(Rendered chart images)
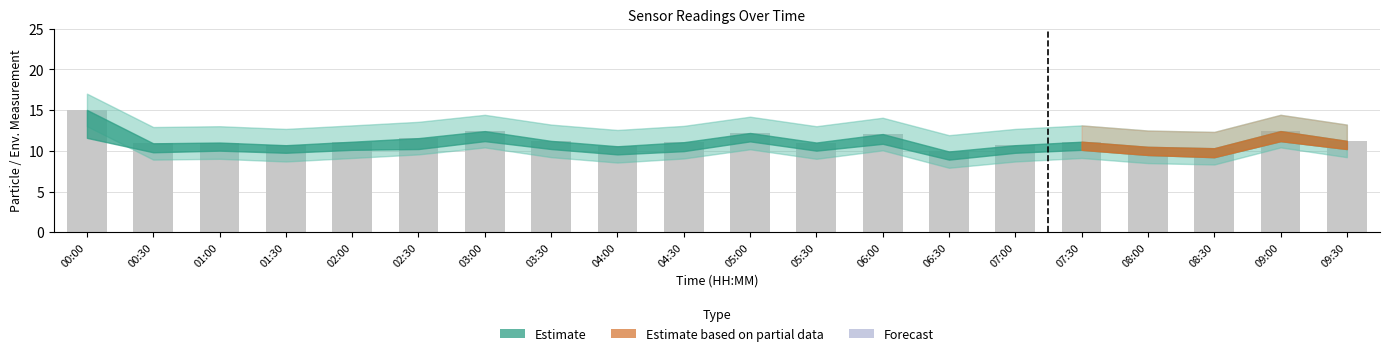

Between 03:00 and 02:00, which is larger?

03:00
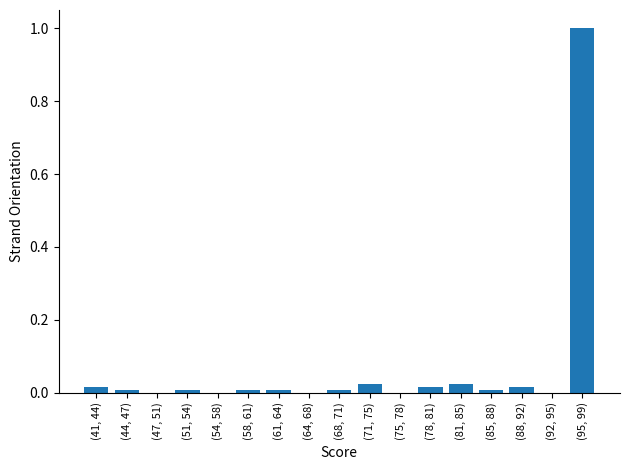

Is it true that the value at (51, 54) is 0.0?

True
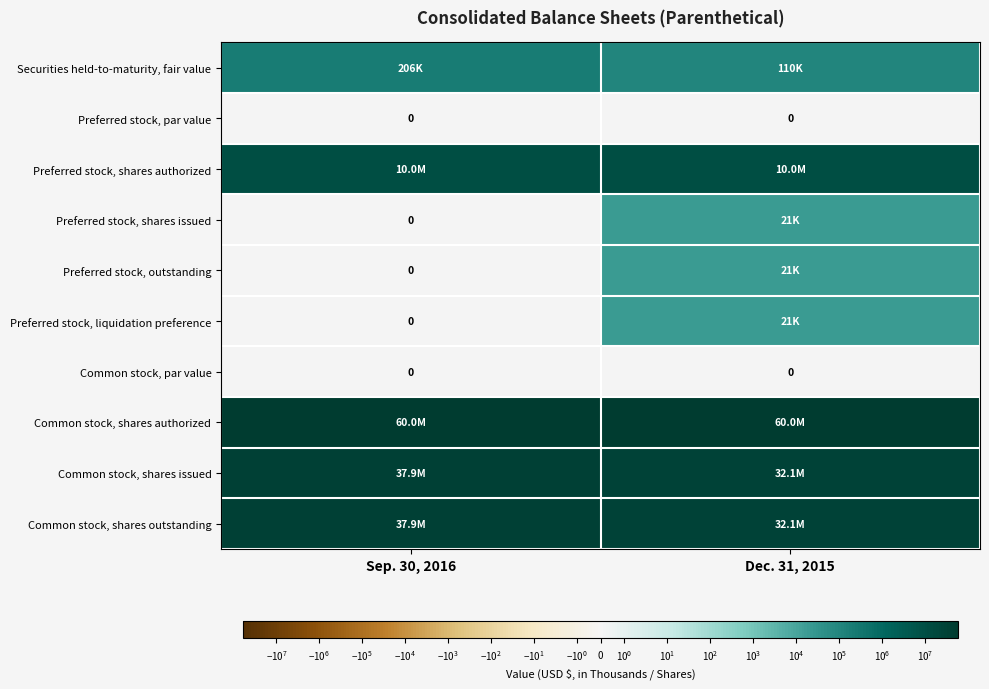

Is it true that Common stock, par value equals 0 at Sep. 30, 2016?

True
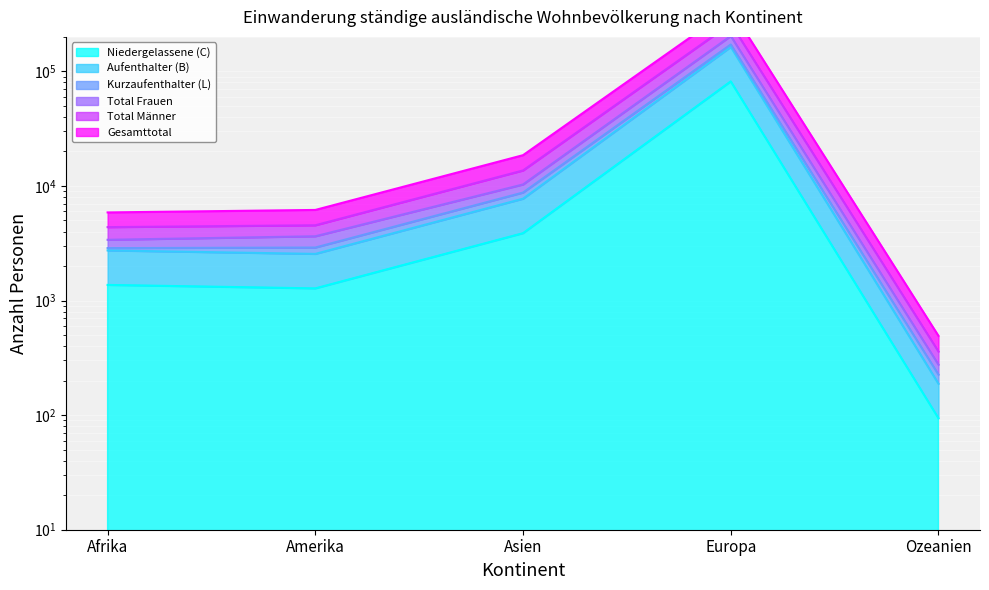

What are all the series names shown in the legend?

Niedergelassene (C), Aufenthalter (B), Kurzaufenthalter (L), Total Frauen, Total Männer, Gesamttotal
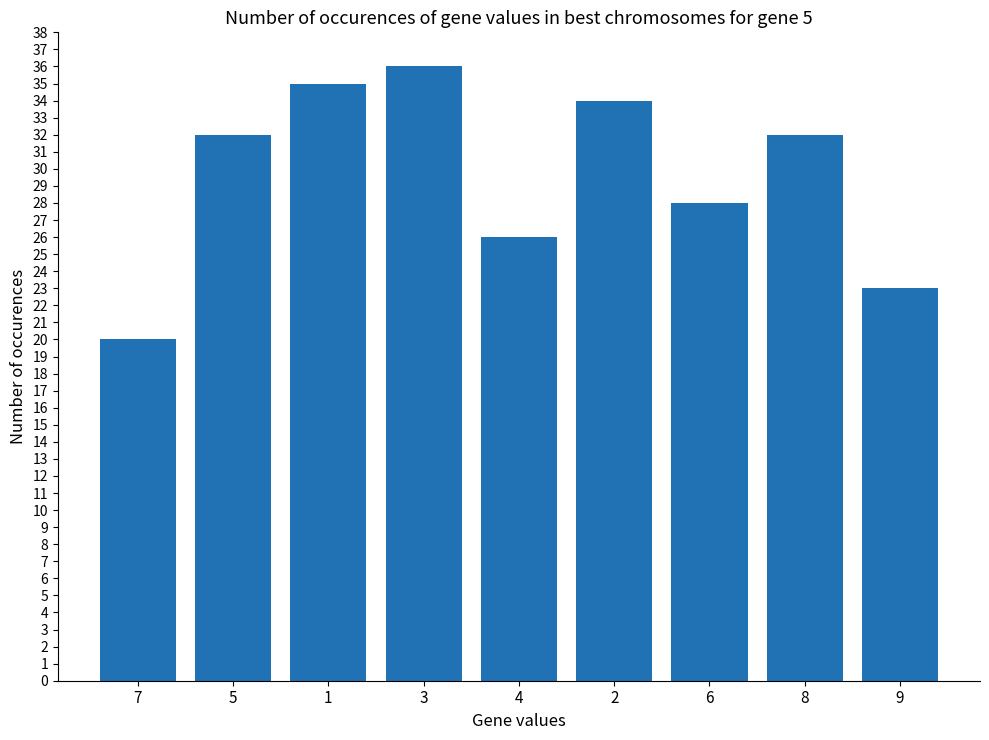

True or false: the data shows 47 at 1.

False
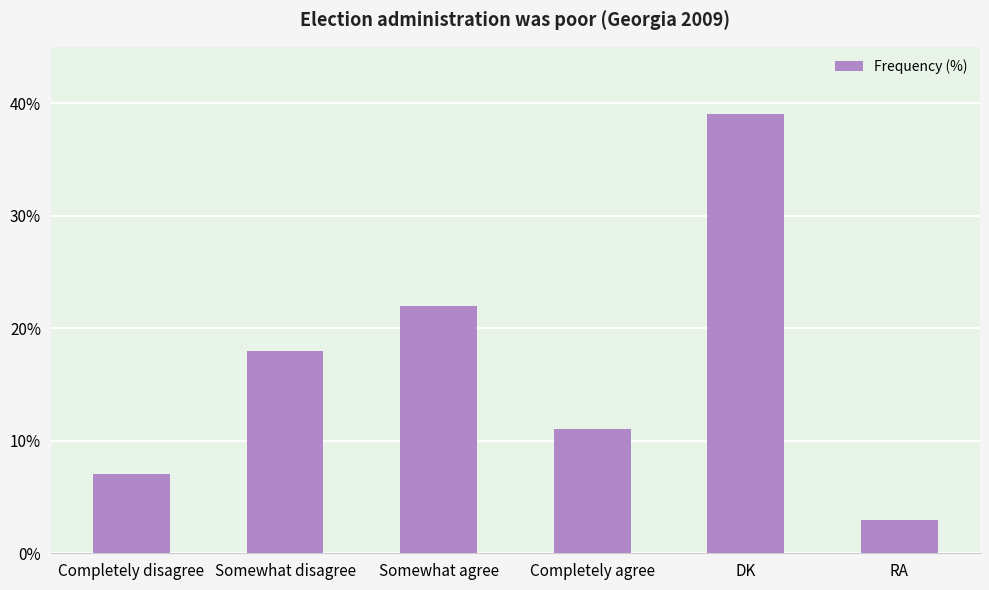

Count the values in the range 7 to 22.

4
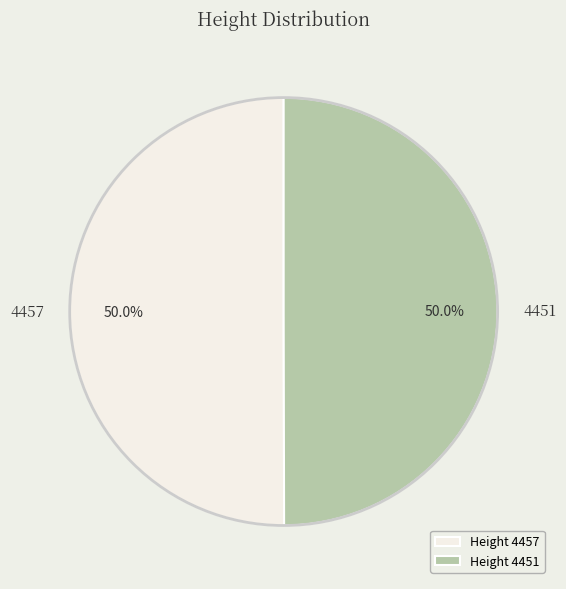

Approximately how many times larger is the value at 4451 compared to 4457?

1.0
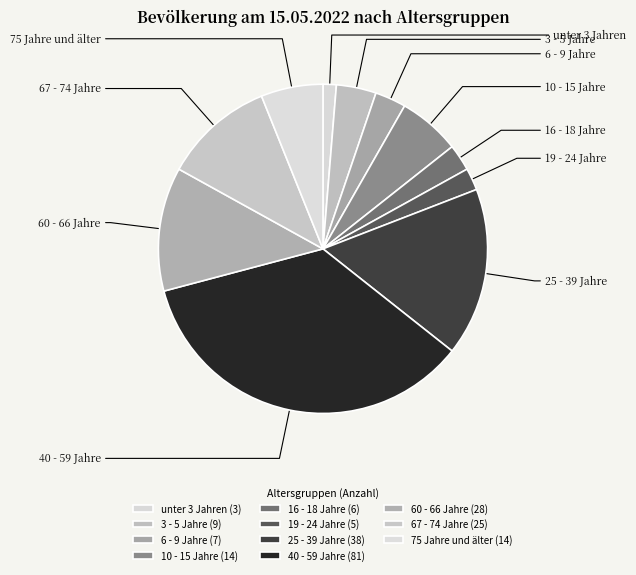

Rank the categories by value from lowest to highest.

unter 3 Jahren, 19 - 24 Jahre, 16 - 18 Jahre, 6 - 9 Jahre, 3 - 5 Jahre, 10 - 15 Jahre, 75 Jahre und älter, 67 - 74 Jahre, 60 - 66 Jahre, 25 - 39 Jahre, 40 - 59 Jahre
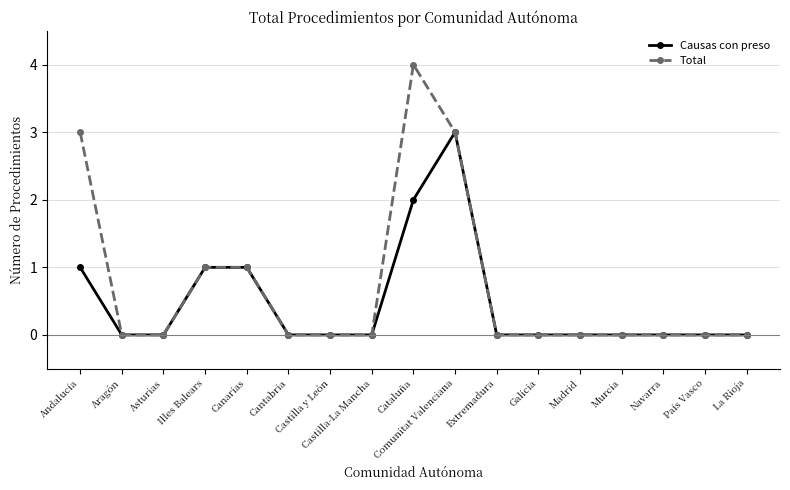

What is the label of the 12th point from the right?

Cantabria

• Your task
Copy all of the rows above verbatim, leaving out the pictures.

• Completed task
Between 03:00 and 02:00, which is larger?

03:00

Is it true that the value at (51, 54) is 0.0?

True

Is it true that Common stock, par value equals 0 at Sep. 30, 2016?

True

What are all the series names shown in the legend?

Niedergelassene (C), Aufenthalter (B), Kurzaufenthalter (L), Total Frauen, Total Männer, Gesamttotal

True or false: the data shows 47 at 1.

False

Count the values in the range 7 to 22.

4

Approximately how many times larger is the value at 4451 compared to 4457?

1.0

Rank the categories by value from lowest to highest.

unter 3 Jahren, 19 - 24 Jahre, 16 - 18 Jahre, 6 - 9 Jahre, 3 - 5 Jahre, 10 - 15 Jahre, 75 Jahre und älter, 67 - 74 Jahre, 60 - 66 Jahre, 25 - 39 Jahre, 40 - 59 Jahre

What is the label of the 12th point from the right?

Cantabria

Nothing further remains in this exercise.